628 - Does Provider Clinical Setting (Inpatient, Ambulatory, Critical Care, Emergency Medicine) affect Utilization of the Mobile Electronic Health Record?
Monday, May 1, 2023
9:30 AM – 11:30 AM ET
Poster Number: 628 Publication Number: 628.455
Aoife A. Stover, Hinsdale Central High School, Hinsdale, IL, United States; Ashley Hayes, Ann & Robert H. Lurie Children's Hospital of Chicago, Chicago, IL, United States; Leonardo Barrera, Ann & Robert H. Lurie Children's Hospital of Chicago, Chicago, IL, United States; Emily Golbeck, Ann & Robert H. Lurie Children's Hospital of Chicago, Chicago, IL, United States; Colleen A. Malloy, Ann & Robert H. Lurie Children's Hospital of Chicago, Hinsdale, IL, United States
Division of Neonatology Ann & Robert H. Lurie Children's Hospital of Chicago Hinsdale, Illinois, United States
Background: As mEHR systems have demonstrated the ability to improve the efficiency and accuracy in health care, organizations have recognized the need to foster and refine these offerings. Mobile technology combined with EHR systems can improve information access, communication, cost savings, time savings, and error reduction. Further research in technology adoption and utilization is warranted to optimize strategies for usage and deployment. Objective: This study examines the adoption and use of mobile EHR applications for phones and tablets among providers at a freestanding pediatric hospital. The mEHR applications are EPIC Haiku, accessed via mobile phone, and EPIC Canto, accessed via tablet. Our aim was to characterize provider usage patterns in order to identify patterns and trends that reveal areas for improvement and refinement in clinician utilization. Usage was compared amongst different provider groups classified as Inpatient, Ambulatory, Critical Care, and Emergency Medicine, to determine if a difference exists in mEHR usage which is dependent upon provider type. Design/Methods: All instances of physician or advanced nurse practitioner access to a Haiku or Canto application activity from January 1, 2022 to December 31, 2022 were analyzed. Using data available in EPIC, physician providers and advanced nurse practitioners were categorized according to their department of record. The usage patterns were analyzed using Analysis of Variance (ANOVA) according to the categorical variables of Inpatient, Ambulatory, Critical Care, and Emergency Medicine. Results: The analysis included 874 providers, with 32,946 EPIC Haiku logins and 3054 Canto logins. Health care providers in our sample included 717 physicians and 157 advanced nurse practitioners. As shown in Figure 1 and Table 1, over 12 months, critical care providers had significantly less mEHR mobile phone (Haiku) usage than outpatient or inpatient providers did. There was no significant difference found in mEHR mobile tablet (Canto) usage (Figure 2).
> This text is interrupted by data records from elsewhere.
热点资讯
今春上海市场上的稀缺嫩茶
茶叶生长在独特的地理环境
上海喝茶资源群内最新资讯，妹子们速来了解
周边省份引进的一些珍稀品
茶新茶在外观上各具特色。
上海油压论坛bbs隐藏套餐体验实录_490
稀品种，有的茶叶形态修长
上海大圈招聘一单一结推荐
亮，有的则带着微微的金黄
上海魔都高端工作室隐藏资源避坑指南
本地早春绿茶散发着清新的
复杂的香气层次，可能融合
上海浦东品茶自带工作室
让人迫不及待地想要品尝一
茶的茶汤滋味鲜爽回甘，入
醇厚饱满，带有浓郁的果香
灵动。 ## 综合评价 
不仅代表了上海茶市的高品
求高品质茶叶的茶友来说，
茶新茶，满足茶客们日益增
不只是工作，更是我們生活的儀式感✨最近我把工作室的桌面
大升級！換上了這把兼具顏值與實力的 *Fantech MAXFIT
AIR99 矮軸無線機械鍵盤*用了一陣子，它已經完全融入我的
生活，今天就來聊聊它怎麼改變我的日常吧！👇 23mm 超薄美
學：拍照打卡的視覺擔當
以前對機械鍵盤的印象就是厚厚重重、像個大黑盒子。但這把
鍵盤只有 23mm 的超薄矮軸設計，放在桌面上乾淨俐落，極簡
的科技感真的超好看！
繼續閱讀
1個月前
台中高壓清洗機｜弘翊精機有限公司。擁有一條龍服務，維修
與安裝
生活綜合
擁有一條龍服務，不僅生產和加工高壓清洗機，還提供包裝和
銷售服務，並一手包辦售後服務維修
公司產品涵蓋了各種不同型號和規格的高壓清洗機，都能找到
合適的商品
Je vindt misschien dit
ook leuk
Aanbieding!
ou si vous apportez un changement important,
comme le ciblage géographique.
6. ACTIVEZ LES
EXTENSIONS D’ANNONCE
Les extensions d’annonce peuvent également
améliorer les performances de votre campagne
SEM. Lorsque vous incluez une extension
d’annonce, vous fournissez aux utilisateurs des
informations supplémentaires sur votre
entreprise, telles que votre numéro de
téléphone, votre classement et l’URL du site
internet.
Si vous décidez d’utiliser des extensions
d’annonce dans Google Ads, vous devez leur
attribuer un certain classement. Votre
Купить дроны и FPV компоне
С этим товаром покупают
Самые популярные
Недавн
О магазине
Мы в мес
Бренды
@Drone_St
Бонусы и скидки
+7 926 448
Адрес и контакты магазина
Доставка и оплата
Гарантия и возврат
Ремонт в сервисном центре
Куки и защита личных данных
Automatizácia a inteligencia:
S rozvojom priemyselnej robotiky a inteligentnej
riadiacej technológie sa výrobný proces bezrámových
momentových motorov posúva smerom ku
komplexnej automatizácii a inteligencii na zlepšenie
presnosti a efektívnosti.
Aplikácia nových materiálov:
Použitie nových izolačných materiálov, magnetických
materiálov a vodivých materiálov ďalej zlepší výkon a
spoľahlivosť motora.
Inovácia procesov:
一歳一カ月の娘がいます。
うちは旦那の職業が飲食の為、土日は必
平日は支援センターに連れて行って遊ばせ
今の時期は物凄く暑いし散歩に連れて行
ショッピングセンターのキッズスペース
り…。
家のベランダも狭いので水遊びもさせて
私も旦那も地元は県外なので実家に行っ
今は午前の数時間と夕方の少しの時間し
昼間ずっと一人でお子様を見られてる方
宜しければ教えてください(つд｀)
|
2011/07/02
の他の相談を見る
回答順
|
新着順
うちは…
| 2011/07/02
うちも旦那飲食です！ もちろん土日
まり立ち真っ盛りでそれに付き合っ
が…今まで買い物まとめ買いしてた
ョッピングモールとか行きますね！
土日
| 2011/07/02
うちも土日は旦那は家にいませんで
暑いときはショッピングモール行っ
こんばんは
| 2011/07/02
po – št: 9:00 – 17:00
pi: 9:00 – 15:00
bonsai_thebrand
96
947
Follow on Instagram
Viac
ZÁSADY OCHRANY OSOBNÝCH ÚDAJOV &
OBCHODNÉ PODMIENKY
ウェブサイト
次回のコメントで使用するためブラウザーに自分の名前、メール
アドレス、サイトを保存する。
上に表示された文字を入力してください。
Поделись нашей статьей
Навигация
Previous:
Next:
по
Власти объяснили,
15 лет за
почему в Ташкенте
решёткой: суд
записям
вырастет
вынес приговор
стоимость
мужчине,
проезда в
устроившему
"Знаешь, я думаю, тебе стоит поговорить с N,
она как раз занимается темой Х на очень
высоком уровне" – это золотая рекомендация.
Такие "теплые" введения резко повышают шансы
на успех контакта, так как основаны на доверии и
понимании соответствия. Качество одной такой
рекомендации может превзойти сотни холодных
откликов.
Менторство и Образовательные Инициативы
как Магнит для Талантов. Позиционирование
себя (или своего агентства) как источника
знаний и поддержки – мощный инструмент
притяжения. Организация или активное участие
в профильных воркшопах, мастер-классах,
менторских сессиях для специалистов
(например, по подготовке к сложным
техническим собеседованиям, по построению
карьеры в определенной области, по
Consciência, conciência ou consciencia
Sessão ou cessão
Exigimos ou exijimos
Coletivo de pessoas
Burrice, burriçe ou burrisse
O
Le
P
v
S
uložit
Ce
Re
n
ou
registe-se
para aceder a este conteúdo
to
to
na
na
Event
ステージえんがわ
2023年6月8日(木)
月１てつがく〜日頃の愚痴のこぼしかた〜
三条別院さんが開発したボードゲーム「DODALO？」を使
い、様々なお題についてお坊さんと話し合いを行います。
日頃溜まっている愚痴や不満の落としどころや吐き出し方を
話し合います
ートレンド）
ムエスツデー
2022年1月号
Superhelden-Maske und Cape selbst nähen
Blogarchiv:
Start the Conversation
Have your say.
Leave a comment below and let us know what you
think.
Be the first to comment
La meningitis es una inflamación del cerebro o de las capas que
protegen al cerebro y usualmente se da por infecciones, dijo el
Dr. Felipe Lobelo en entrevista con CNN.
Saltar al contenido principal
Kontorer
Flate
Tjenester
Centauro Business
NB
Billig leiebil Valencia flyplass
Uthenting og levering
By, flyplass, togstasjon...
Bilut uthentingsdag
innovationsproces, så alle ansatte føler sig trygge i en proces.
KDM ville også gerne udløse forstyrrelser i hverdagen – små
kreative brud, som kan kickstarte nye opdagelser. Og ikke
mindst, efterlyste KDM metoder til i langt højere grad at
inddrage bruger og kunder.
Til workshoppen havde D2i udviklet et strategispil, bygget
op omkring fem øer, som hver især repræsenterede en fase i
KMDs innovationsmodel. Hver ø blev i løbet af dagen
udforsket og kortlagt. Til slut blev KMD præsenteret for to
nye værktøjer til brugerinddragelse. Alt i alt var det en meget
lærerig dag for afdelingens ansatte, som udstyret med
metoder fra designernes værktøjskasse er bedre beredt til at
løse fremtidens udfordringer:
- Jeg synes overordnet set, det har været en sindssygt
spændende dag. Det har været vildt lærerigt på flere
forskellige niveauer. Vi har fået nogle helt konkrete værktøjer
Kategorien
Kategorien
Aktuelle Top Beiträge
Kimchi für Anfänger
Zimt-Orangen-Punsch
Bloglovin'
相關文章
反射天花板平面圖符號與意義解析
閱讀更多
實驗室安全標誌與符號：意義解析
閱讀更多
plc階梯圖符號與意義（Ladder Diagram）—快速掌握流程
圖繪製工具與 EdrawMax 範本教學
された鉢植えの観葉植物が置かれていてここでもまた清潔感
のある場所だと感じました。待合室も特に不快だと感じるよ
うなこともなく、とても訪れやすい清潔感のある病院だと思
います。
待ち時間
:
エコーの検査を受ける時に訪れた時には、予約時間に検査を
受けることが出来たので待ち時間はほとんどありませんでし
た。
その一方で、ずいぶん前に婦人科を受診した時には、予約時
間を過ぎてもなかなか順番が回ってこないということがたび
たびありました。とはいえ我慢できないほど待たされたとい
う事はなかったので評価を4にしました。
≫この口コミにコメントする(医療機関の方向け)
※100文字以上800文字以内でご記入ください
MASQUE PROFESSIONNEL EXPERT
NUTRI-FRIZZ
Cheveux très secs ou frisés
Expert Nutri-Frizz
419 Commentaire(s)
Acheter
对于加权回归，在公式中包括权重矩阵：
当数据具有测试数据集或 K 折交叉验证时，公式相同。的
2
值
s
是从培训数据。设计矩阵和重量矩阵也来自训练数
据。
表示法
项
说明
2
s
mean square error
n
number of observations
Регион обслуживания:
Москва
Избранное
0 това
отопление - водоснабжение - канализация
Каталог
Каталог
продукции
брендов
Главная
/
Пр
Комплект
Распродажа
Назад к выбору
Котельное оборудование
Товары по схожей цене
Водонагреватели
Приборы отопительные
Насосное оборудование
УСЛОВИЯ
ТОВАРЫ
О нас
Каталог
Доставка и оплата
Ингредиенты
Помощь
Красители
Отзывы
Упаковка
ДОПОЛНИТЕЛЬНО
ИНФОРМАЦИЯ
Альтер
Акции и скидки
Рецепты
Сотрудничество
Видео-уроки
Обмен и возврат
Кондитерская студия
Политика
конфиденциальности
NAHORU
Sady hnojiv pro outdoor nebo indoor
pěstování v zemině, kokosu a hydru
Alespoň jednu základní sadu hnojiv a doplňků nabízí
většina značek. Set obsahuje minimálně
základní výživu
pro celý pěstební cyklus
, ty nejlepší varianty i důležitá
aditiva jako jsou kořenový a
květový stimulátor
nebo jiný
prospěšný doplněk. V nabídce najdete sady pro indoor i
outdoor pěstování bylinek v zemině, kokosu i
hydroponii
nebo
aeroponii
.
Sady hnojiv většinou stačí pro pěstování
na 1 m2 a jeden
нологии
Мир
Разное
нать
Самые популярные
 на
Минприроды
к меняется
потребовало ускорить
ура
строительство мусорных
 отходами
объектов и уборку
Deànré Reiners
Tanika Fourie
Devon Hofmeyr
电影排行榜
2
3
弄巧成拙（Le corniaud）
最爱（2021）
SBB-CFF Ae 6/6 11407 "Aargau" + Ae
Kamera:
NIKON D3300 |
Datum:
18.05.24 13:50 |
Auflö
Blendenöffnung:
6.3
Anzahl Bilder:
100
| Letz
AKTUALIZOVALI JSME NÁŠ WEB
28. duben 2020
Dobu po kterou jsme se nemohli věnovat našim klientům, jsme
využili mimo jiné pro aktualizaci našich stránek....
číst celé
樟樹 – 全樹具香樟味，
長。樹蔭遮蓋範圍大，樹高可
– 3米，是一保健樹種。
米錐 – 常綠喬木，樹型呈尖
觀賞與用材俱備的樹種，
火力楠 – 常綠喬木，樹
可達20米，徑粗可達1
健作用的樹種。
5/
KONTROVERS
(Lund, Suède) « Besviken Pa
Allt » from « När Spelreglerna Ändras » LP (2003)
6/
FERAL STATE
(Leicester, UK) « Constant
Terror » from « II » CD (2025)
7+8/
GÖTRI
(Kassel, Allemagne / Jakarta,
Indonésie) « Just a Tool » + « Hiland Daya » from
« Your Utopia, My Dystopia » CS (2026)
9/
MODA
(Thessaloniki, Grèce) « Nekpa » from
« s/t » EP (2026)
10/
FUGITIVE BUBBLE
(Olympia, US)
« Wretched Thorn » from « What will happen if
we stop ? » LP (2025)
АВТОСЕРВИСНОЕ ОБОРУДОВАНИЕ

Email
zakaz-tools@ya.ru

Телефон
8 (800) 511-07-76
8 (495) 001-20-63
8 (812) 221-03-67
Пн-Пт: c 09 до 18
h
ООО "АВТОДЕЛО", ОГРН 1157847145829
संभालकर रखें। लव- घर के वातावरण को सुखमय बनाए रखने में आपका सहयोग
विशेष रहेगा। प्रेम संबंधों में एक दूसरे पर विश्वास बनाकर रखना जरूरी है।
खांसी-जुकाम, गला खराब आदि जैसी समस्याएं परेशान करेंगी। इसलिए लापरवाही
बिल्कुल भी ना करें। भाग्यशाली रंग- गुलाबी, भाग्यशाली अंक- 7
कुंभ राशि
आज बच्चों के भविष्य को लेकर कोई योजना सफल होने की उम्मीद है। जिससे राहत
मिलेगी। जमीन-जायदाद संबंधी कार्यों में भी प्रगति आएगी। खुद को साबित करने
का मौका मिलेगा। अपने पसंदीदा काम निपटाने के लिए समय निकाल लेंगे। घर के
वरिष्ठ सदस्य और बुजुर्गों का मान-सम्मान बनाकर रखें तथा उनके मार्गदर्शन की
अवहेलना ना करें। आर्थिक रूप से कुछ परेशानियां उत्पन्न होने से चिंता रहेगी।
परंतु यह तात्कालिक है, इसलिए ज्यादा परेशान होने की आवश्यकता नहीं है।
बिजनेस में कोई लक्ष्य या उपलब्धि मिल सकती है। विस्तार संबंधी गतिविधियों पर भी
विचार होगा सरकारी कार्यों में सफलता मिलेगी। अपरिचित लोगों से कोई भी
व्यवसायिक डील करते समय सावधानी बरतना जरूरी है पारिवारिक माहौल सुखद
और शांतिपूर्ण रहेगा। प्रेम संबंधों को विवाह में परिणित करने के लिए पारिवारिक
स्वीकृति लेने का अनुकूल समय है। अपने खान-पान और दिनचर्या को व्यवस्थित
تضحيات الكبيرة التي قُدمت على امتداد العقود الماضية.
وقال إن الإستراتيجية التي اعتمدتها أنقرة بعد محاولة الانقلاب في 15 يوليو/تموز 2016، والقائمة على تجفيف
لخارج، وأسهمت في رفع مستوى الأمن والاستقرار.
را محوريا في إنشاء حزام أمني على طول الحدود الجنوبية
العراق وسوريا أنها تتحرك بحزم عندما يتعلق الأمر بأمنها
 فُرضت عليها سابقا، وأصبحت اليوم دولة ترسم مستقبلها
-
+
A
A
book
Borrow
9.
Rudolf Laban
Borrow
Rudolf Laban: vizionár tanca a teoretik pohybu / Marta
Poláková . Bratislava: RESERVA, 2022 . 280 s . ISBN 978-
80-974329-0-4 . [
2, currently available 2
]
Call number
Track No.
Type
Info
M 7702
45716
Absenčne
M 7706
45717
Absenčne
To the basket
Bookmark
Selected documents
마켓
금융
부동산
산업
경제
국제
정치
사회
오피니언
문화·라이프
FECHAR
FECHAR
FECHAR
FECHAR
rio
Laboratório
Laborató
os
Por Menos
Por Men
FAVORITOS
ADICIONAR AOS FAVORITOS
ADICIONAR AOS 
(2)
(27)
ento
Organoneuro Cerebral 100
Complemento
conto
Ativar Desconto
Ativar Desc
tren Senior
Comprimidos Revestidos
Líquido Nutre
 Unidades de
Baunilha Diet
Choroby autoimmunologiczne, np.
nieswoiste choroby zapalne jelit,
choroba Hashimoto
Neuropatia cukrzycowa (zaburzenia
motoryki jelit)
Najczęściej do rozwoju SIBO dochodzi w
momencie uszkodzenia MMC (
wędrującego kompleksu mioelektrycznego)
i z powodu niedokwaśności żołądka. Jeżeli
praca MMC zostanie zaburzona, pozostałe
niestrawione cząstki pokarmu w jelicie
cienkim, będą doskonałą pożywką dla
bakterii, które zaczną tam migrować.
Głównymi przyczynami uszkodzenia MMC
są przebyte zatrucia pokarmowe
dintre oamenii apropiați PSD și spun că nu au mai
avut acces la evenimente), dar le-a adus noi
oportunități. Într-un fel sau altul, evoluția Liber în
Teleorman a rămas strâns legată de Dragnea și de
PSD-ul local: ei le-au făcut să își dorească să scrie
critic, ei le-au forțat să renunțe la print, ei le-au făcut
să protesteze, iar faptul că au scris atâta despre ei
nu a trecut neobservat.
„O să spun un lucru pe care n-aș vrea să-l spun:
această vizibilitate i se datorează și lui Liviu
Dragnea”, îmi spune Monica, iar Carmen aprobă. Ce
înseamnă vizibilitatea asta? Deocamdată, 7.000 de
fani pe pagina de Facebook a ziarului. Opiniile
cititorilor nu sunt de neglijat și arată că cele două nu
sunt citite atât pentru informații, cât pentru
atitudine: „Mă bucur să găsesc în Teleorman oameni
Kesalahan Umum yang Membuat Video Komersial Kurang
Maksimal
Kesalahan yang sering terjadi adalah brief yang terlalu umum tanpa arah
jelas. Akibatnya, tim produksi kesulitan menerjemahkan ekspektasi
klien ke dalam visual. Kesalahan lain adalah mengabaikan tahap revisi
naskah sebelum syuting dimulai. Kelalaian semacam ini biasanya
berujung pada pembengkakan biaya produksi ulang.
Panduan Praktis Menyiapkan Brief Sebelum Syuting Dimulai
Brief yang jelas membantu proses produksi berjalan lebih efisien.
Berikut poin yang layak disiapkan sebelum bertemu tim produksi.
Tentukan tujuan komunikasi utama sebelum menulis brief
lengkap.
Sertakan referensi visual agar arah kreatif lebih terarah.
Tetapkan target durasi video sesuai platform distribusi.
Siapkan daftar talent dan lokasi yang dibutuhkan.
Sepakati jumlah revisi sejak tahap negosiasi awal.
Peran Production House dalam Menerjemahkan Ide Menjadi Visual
Conclusion(s): Critical care providers had significantly less mEHR mobile phone usage than outpatient or inpatient providers. The usage of mEHR via tablet across clinical settings was not different. The decreased usage of the mEHR via mobile phone is likely related to differences in provider workflow. As critical care providers spend much of their time in the physical space of the intensive care unit, they may be more likely to use desktop EHR. Clinical setting does affect usage levels of the mobile mEHR, and understanding of provider workflow can be helpful in maximizing the potential of these digital tools.